= Confarreatio =

Patrician marriage in ancient Rome

Ancient Roman marriage (Baths of Diocletian Museum, Rome)

In ancient Rome, confarreatio was a traditional patrician form of marriage. The ceremony involved the bride and bridegroom sharing a cake of emmer, in Latin far or panis farreus, hence the rite's name. Far is often translated as "spelt", which is inaccurate as the grain used was Triticum dicoccum (emmer), not Triticum spelta. The Flamen Dialis and pontifex maximus presided over the wedding, and ten witnesses had to be present. The woman passed directly from the hand (manus) of her father or head of household (the pater familias) to that of her new husband.

Having parents who were married by confarreatio was a prerequisite for becoming a Vestal or the Flamen Dialis. Confarreatio seems to have been limited to those whose parents were also married by confarreatio, but later, perhaps with the rise of plebeian nobiles, this requirement must have been relaxed. Scipio Africanus presumably married his wife Aemilia Tertia by confarreatio, because their elder son was Flamen Dialis; yet Scipio's mother Pomponia was a plebeian.

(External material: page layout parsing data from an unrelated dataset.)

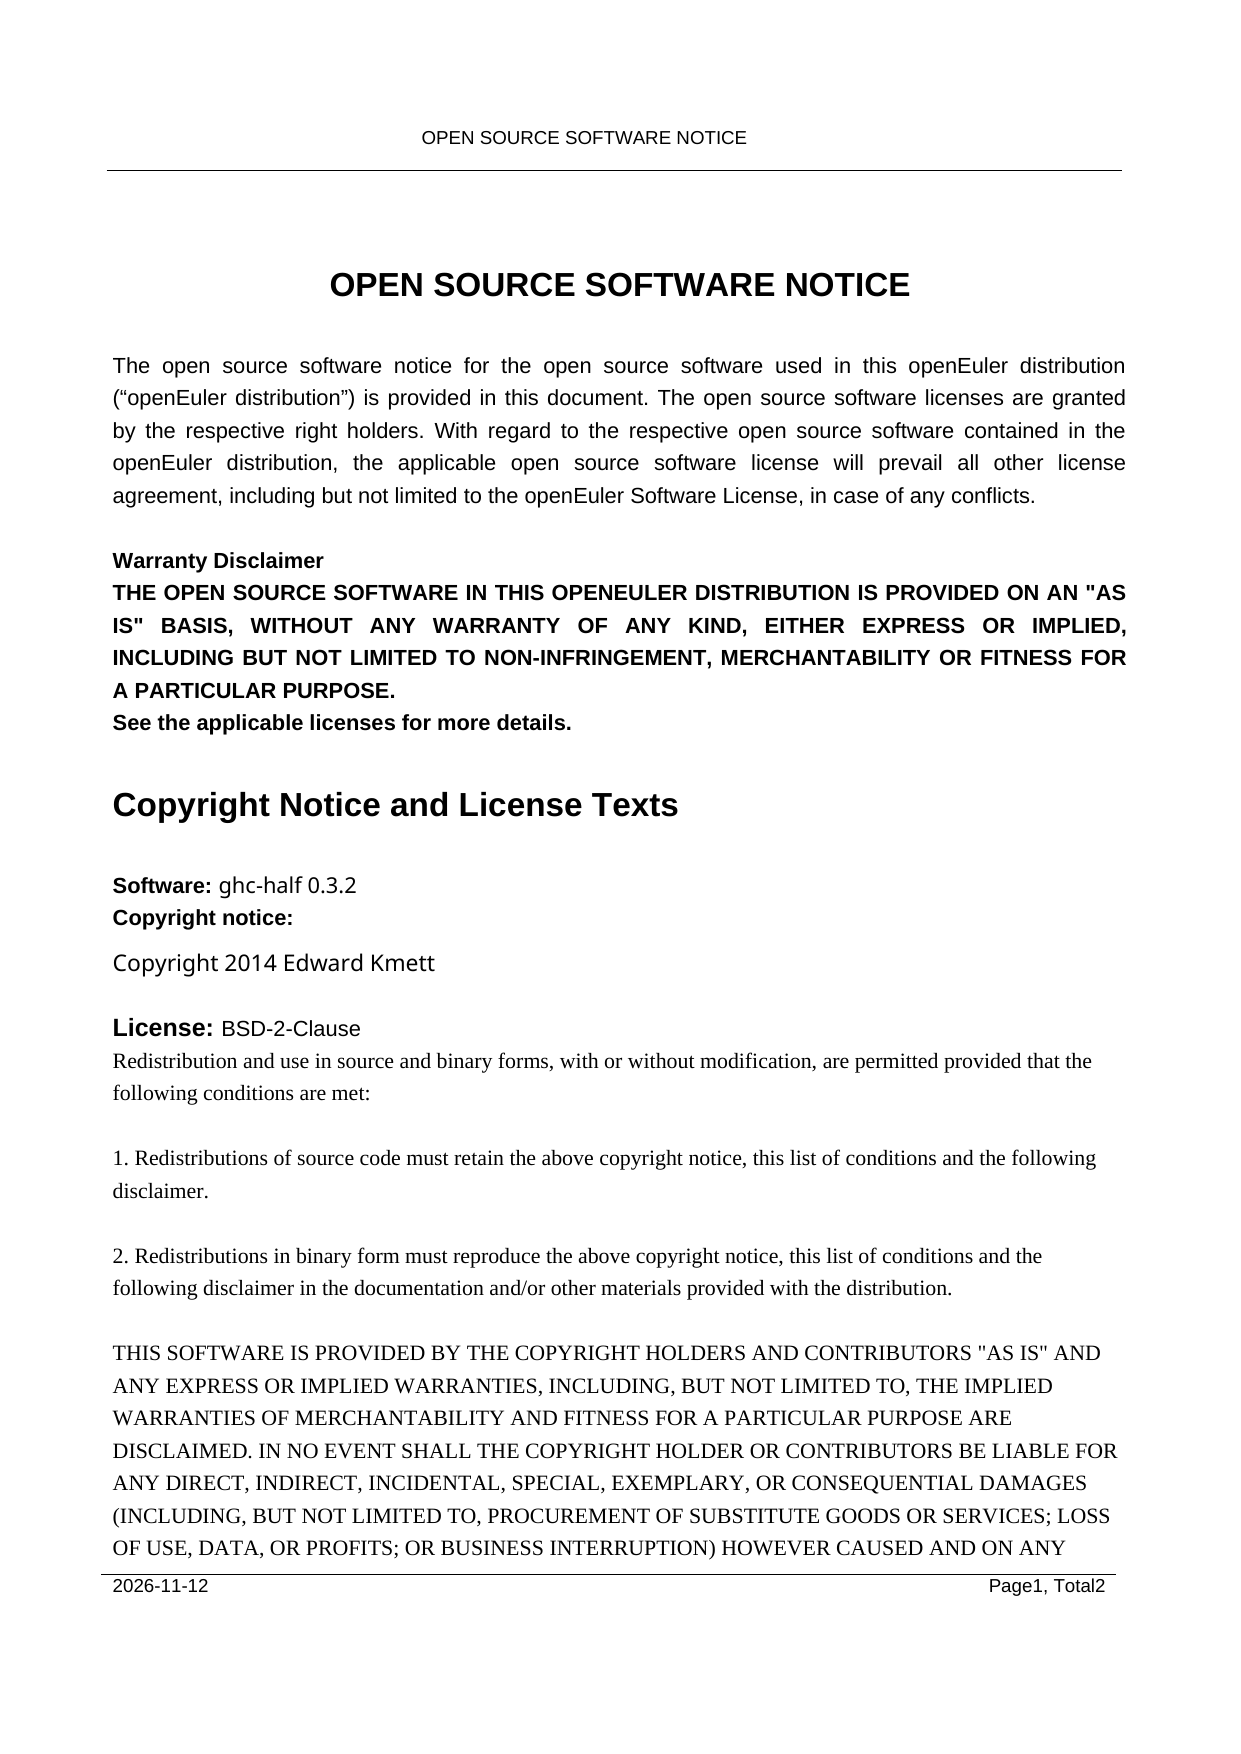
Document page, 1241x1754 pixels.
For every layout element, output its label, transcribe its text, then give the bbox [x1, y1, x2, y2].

title Software: ghc-half 0.3.2 [112, 869, 1128, 901]
text Copyright notice: [112, 901, 1128, 934]
text THE OPEN SOURCE SOFTWARE IN THIS OPENEULER DISTRIBUTION IS PROVIDED ON AN "AS IS" BASIS, WITHOUT ANY WARRANTY OF ANY KIND, EITHER EXPRESS OR IMPLIED, INCLUDING BUT NOT LIMITED TO NON-INFRINGEMENT, MERCHANTABILITY OR FITNESS FOR A PARTICULAR PURPOSE. See the applicable licenses for more details. [112, 576, 1128, 739]
text Copyright Notice and License Texts [112, 771, 1128, 836]
text Copyright 2014 Edward Kmett [112, 947, 1128, 1012]
text OPEN SOURCE SOFTWARE NOTICE [112, 251, 1128, 316]
text Warranty Disclaimer [112, 544, 1128, 576]
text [112, 1044, 1128, 1564]
text The open source software notice for the open source software used in this openEuler distribution (“openEuler distribution”) is provided in this document. The open source software licenses are granted by the respective right holders. With regard to the respective open source software contained in the openEuler distribution, the applicable open source software license will prevail all other license agreement, including but not limited to the openEuler Software License, in case of any conflicts. [112, 349, 1128, 511]
text License: BSD-2-Clause [112, 1012, 1128, 1044]
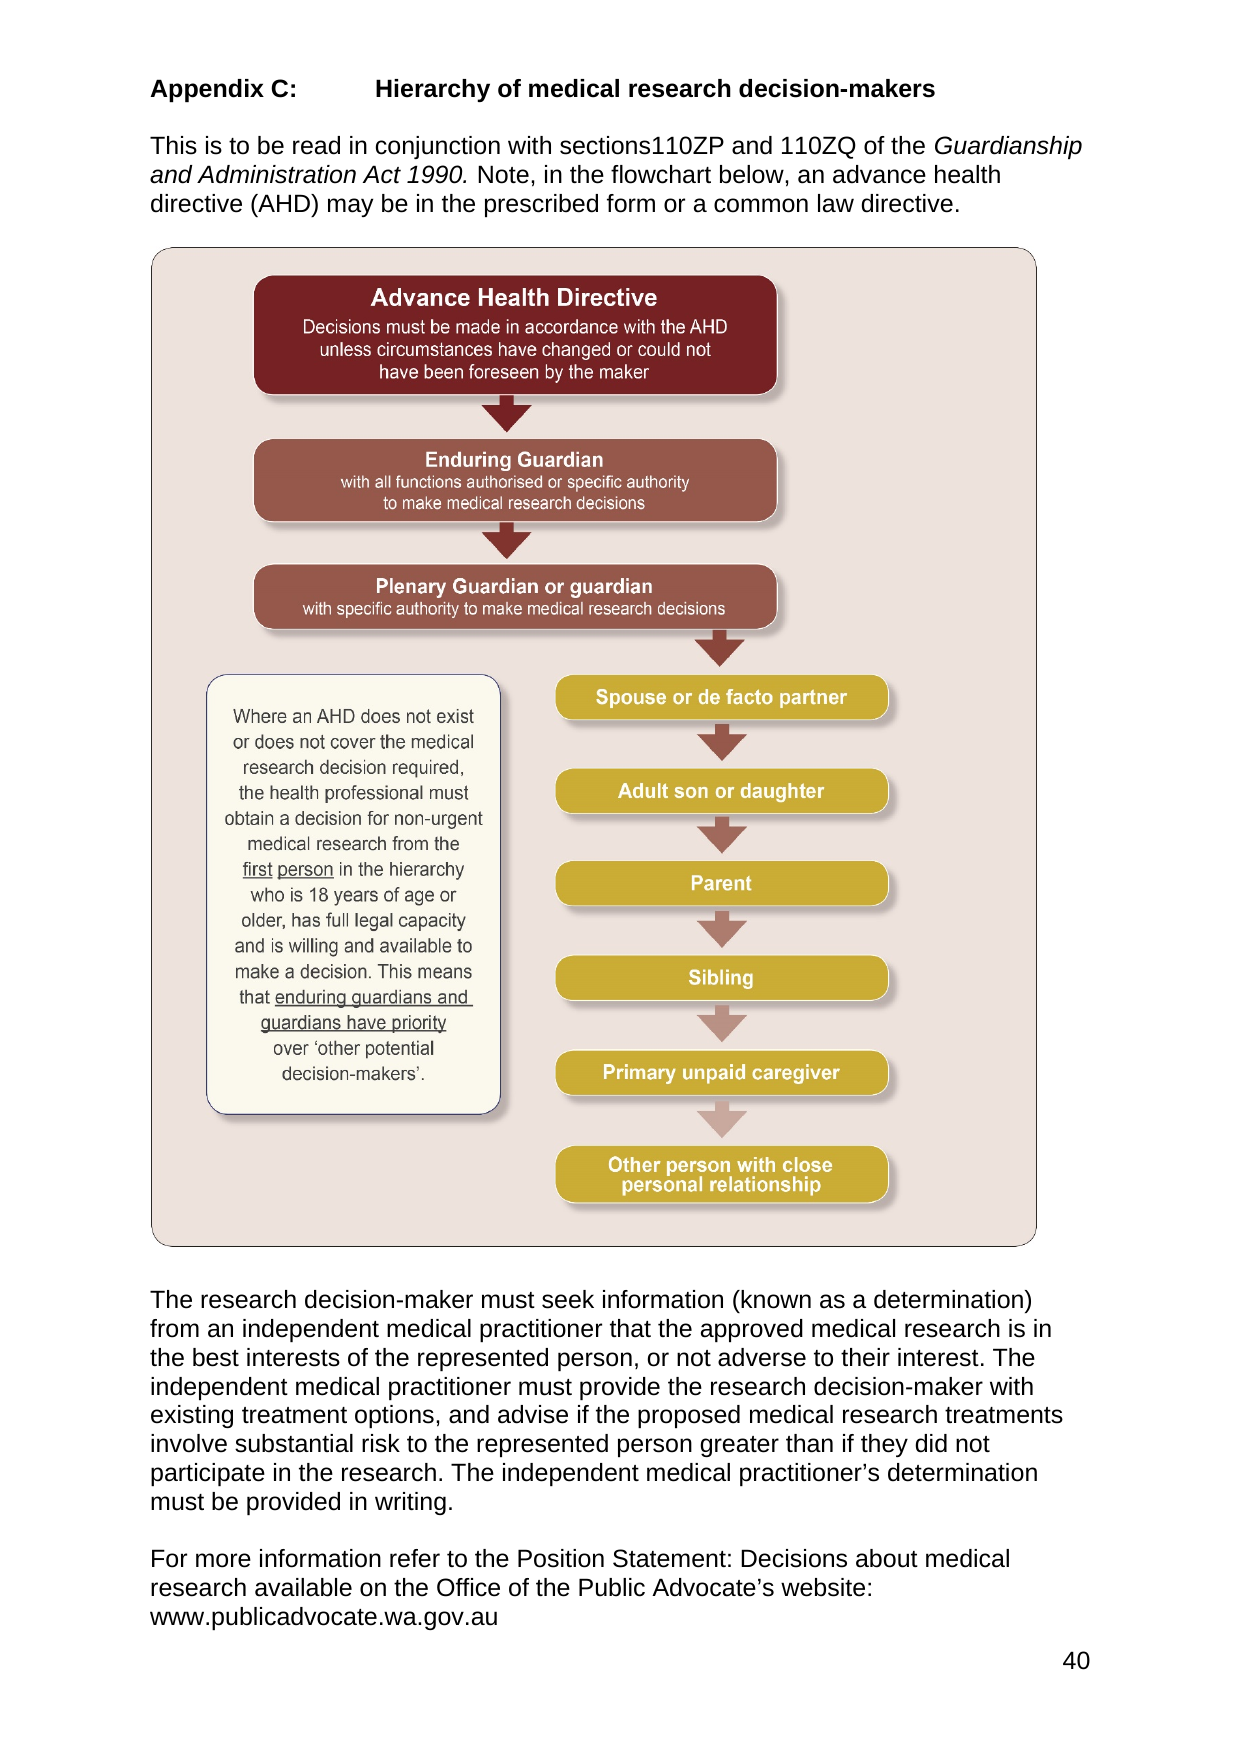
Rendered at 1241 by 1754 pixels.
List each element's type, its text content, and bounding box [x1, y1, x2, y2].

Divorce for confarreatio marriages, diffarreatio, was a difficult process and therefore rare. Not much is known about how diffarreatio was carried out except that there was a special type of sacrifice that caused the dissolution of the relationship between the man and woman. She would then pass back into the manus of her paterfamilias.

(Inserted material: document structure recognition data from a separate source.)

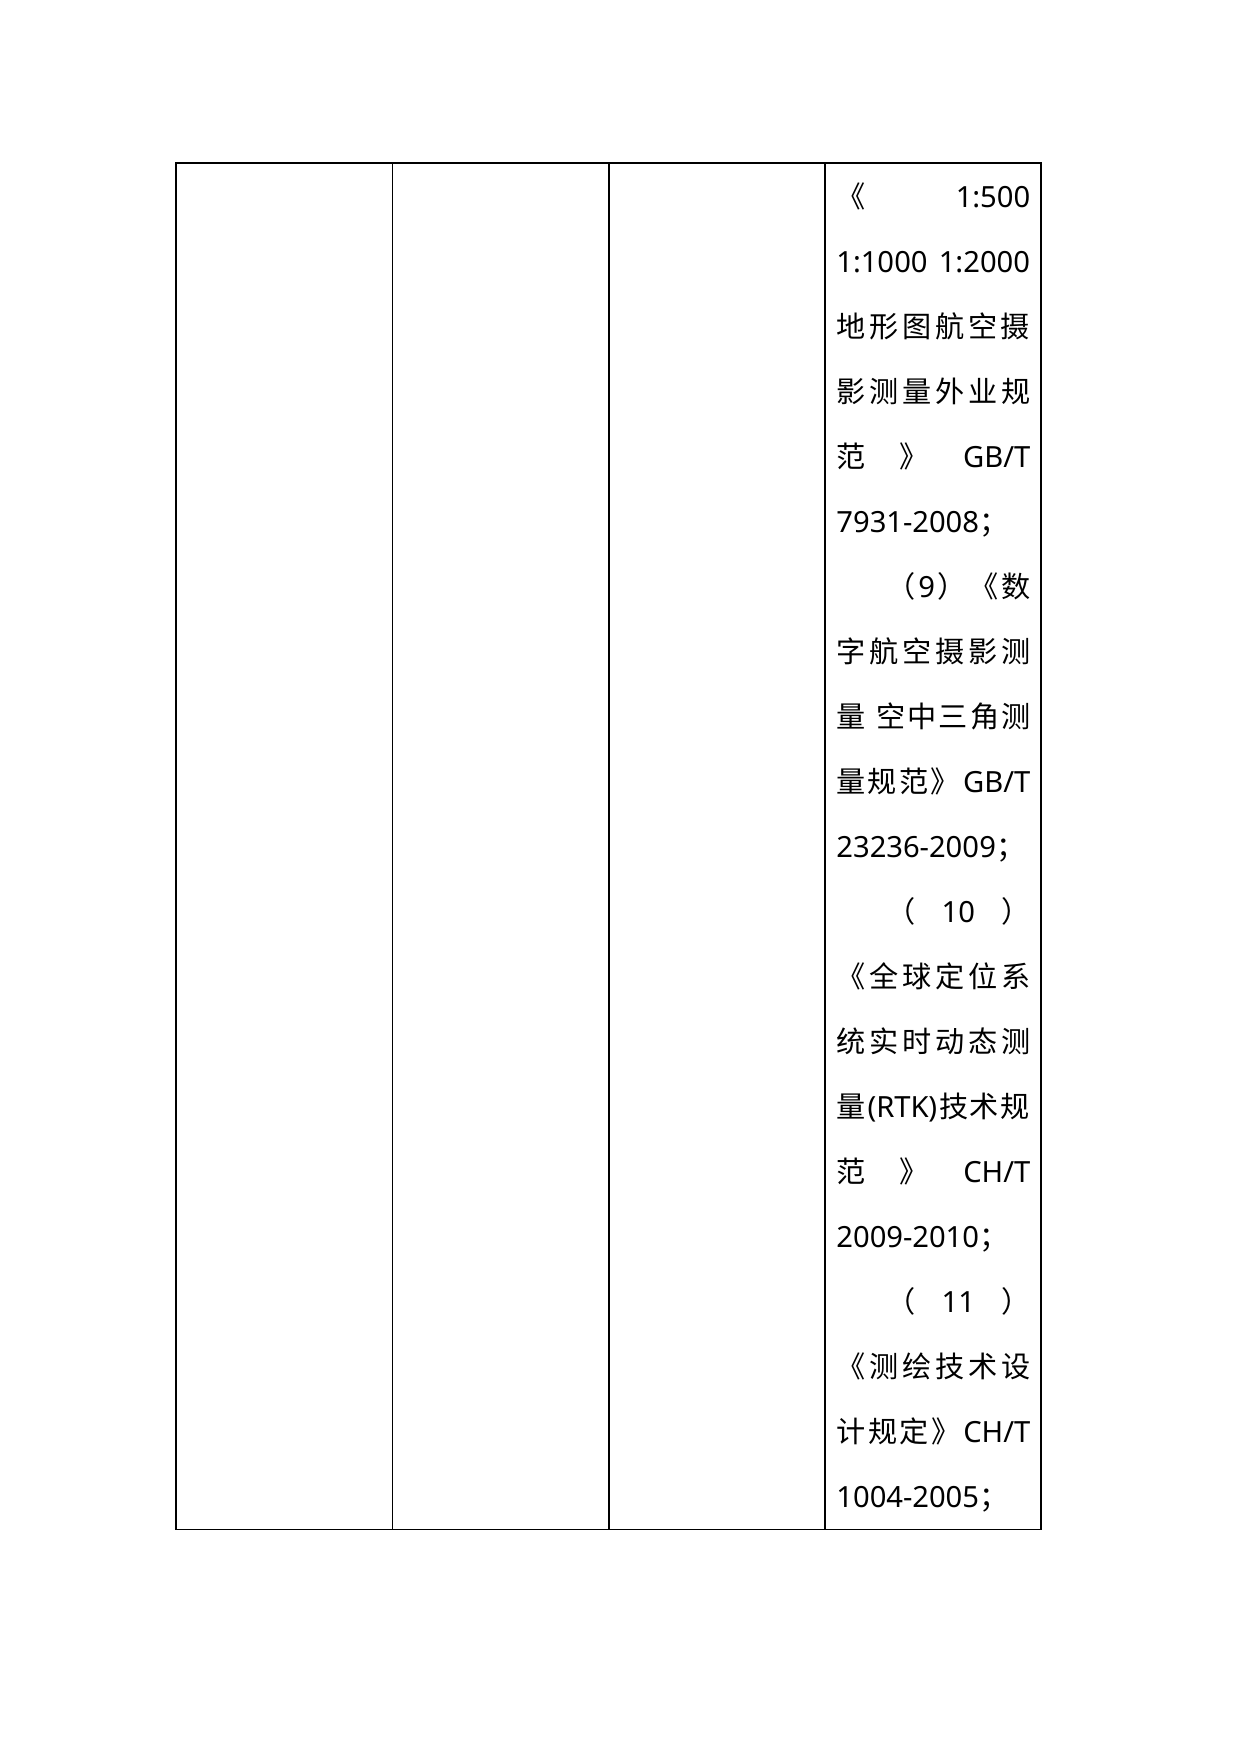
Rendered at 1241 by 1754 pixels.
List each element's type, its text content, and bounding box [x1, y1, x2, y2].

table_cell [826, 164, 1040, 1528]
table_cell 1 [393, 164, 608, 1528]
table_cell [610, 164, 824, 1528]
table_cell [177, 164, 392, 1528]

Originally, the confarreatio was indissoluble, and this remained true of the marriage of the Flamen Dialis. The other two major flamines, the Flamen Martialis and the Flamen Quirinalis, were also required to marry by confarreatio. The three major flamines were also required to marry virgins; further, if the wife of the Flamen Dialis died, he was immediately required to resign. It is not clear if this was true of the other priests.